### Available data

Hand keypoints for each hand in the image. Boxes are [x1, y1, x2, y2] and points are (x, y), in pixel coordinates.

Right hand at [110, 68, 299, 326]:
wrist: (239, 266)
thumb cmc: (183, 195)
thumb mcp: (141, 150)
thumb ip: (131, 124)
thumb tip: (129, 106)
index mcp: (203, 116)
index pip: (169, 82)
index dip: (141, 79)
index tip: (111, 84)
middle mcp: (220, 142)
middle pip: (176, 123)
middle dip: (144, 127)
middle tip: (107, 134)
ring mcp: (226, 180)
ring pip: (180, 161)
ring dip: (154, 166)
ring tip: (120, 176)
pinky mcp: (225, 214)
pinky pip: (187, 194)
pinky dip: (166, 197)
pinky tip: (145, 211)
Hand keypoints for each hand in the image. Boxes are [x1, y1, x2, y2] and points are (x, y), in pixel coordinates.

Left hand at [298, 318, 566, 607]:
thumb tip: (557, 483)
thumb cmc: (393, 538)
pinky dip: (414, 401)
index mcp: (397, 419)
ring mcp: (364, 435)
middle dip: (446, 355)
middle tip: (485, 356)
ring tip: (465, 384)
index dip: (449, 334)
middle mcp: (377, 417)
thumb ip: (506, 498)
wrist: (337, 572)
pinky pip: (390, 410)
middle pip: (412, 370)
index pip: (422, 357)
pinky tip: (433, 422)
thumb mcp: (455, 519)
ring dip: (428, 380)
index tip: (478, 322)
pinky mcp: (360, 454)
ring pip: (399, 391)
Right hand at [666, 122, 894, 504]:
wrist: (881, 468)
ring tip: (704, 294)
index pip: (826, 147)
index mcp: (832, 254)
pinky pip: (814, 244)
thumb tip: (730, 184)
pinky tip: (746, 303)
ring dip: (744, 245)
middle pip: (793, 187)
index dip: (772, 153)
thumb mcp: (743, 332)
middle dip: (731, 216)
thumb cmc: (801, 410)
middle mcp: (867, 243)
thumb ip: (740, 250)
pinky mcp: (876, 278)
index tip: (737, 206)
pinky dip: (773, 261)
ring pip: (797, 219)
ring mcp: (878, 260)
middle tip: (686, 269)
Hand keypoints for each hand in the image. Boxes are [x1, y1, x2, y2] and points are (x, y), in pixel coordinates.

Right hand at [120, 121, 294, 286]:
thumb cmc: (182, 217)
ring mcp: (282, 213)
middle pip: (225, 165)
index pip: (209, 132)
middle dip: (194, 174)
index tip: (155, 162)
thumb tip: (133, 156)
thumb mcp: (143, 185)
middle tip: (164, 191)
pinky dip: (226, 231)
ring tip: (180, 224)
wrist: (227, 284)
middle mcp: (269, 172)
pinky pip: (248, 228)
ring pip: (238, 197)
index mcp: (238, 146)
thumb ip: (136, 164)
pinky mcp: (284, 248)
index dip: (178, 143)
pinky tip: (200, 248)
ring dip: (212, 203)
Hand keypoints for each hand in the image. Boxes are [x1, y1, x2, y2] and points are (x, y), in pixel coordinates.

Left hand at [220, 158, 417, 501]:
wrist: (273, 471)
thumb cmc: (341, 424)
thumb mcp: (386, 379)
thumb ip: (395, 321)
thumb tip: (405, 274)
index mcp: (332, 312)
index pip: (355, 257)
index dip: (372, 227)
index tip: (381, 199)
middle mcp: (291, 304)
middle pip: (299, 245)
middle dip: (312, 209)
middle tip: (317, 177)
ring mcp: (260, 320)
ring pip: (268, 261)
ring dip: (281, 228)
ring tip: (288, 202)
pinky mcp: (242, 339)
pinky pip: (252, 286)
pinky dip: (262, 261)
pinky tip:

######

* **Task item**: Please copy out each line in the entries that mentions the string "Right".

* **Task result**:
Right hand at [110, 68, 299, 326]:
Right hand at [666, 122, 894, 504]:
Right hand at [120, 121, 294, 286]:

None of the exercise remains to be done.